Step 4: Create a DataSync source location for your Google Cloud Storage bucket

To set up a DataSync location for your Google Cloud Storage bucket, you need the access ID and secret for the HMAC key that you created in Step 1.

To create the DataSync source location
  1. Open the AWS DataSync console at https://console.aws.amazon.com/datasync/.

  2. In the left navigation pane, expand Data transfer, then choose Locations and Create location.

  3. For Location type, choose Object storage.

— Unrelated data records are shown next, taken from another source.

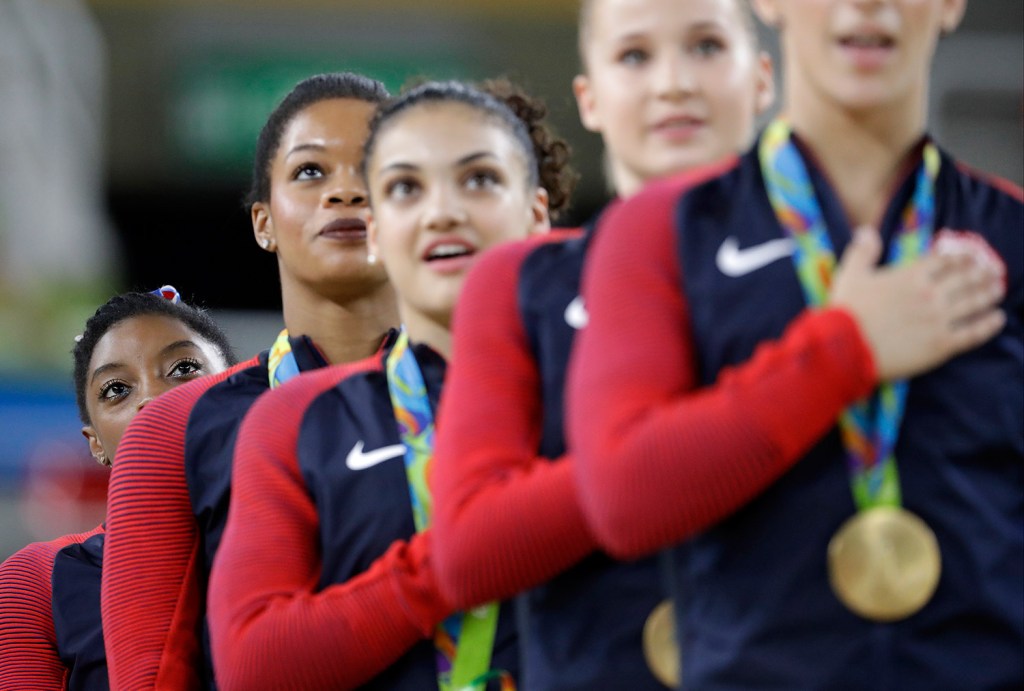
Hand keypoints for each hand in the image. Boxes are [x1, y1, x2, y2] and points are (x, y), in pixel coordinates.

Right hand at [829, 226, 1005, 380]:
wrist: (846, 347)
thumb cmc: (846, 311)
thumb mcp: (850, 275)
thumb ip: (863, 251)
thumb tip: (866, 230)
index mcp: (911, 276)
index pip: (945, 261)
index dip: (961, 257)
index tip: (972, 256)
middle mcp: (930, 294)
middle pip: (966, 279)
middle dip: (982, 273)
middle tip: (993, 271)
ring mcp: (939, 319)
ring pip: (974, 303)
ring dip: (989, 295)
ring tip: (998, 290)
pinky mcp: (941, 344)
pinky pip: (973, 333)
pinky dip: (988, 325)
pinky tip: (997, 319)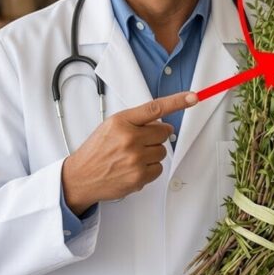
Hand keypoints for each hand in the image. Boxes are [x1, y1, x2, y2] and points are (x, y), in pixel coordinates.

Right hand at [62, 91, 198, 214]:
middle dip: (156, 136)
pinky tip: (134, 168)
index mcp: (122, 121)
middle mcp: (129, 138)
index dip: (177, 101)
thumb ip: (136, 121)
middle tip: (139, 142)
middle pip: (164, 132)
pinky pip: (159, 168)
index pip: (155, 108)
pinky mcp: (139, 176)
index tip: (193, 97)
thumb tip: (161, 123)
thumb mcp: (111, 126)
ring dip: (152, 154)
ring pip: (162, 151)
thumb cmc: (96, 151)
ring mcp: (135, 158)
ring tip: (132, 157)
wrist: (80, 177)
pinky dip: (150, 169)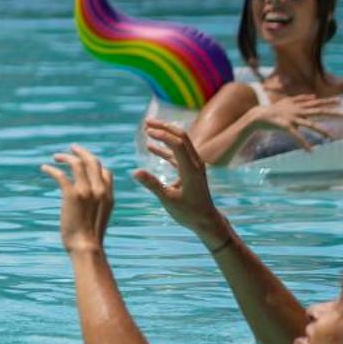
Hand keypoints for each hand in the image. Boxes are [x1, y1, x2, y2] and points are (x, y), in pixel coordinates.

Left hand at [42, 144, 113, 253]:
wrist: (85, 247)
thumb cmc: (90, 237)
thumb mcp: (100, 218)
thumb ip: (97, 204)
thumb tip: (88, 200)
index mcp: (109, 196)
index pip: (106, 172)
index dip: (94, 164)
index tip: (84, 162)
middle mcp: (100, 190)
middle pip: (93, 161)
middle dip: (82, 152)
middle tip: (72, 147)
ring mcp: (86, 191)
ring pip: (77, 163)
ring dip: (66, 157)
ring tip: (56, 157)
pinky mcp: (72, 194)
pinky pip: (60, 174)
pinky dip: (51, 169)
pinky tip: (44, 168)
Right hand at [134, 120, 224, 241]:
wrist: (207, 221)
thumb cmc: (189, 213)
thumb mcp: (168, 200)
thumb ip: (152, 184)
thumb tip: (135, 171)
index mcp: (191, 169)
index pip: (177, 144)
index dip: (162, 135)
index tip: (147, 131)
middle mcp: (195, 163)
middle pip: (181, 137)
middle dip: (164, 127)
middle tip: (147, 122)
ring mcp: (194, 166)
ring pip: (180, 143)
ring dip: (165, 134)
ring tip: (147, 129)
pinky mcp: (191, 170)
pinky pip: (177, 154)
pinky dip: (165, 148)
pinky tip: (151, 147)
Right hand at [250, 93, 340, 148]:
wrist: (259, 115)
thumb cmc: (275, 109)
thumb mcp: (288, 101)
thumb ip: (301, 99)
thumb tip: (313, 96)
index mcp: (299, 106)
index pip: (317, 103)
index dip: (328, 102)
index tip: (341, 101)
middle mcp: (298, 111)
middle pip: (318, 112)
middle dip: (332, 113)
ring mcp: (293, 119)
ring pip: (310, 125)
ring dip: (321, 131)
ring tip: (332, 137)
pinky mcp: (286, 127)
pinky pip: (297, 136)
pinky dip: (304, 143)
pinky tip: (310, 150)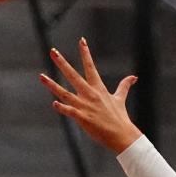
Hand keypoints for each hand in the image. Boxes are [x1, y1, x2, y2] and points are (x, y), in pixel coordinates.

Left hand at [39, 39, 141, 153]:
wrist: (122, 136)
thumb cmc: (120, 118)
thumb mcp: (120, 99)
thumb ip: (124, 86)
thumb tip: (134, 77)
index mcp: (98, 89)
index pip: (90, 67)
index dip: (86, 53)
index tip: (81, 40)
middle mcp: (90, 95)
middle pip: (73, 75)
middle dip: (62, 63)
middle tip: (52, 51)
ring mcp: (85, 106)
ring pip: (65, 93)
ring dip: (52, 85)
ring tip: (41, 76)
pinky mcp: (83, 118)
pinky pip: (70, 111)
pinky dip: (62, 108)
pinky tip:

  4. For Agents, choose the agent that you created in Step 3.

  5. For Server, enter storage.googleapis.com.

  6. For Bucket name, enter the name of your Google Cloud Storage bucket.

  7. Expand Additional settings. For Server protocol, choose HTTPS. For Server port, choose 443.

  8. Scroll down to the Authentication section. Make sure that the Requires credentials check box is selected, and then do the following:

    • For Access key, enter your HMAC key's access ID.

    • For Secret key, enter your HMAC key's secret.

  9. Choose Create location.

Step 5: Create a DataSync destination location for your S3 bucket

You need a DataSync location for where you want your data to end up.

To create the DataSync destination location
  1. Open the AWS DataSync console at https://console.aws.amazon.com/datasync/.

  2. In the left navigation pane, expand Data transfer, then choose Locations and Create location.

  3. Create a DataSync location for the S3 bucket.

    If you deployed the DataSync agent in your VPC, this tutorial assumes that the S3 bucket is in the same AWS Region as your VPC and DataSync agent.

Step 6: Create and start a DataSync task

With your source and destinations locations configured, you can start moving your data into AWS.

To create and start the DataSync task
  1. Open the AWS DataSync console at https://console.aws.amazon.com/datasync/.

  2. In the left navigation pane, expand Data transfer, then choose Tasks, and then choose Create task.

  3. On the Configure source location page, do the following:

    1. Choose Choose an existing location.

    2. Choose the source location that you created in Step 4, then choose Next.

  4. On the Configure destination location page, do the following:

    1. Choose Choose an existing location.

    2. Choose the destination location that you created in Step 5, then choose Next.

  5. On the Configure settings page, do the following:

    1. Under Data transfer configuration, expand Additional settings and clear the Copy object tags check box.

      Important

      Because DataSync communicates with Google Cloud Storage by using the Amazon S3 API, there's a limitation that might cause your DataSync task to fail if you try to copy object tags.

    2. Configure any other task settings that you want, and then choose Next.

  6. On the Review page, review your settings, and then choose Create task.

  7. On the task's details page, choose Start, and then choose one of the following:

    • To run the task without modification, choose Start with defaults.

    • To modify the task before running it, choose Start with overriding options.

When your task finishes, you'll see the objects from your Google Cloud Storage bucket in your S3 bucket.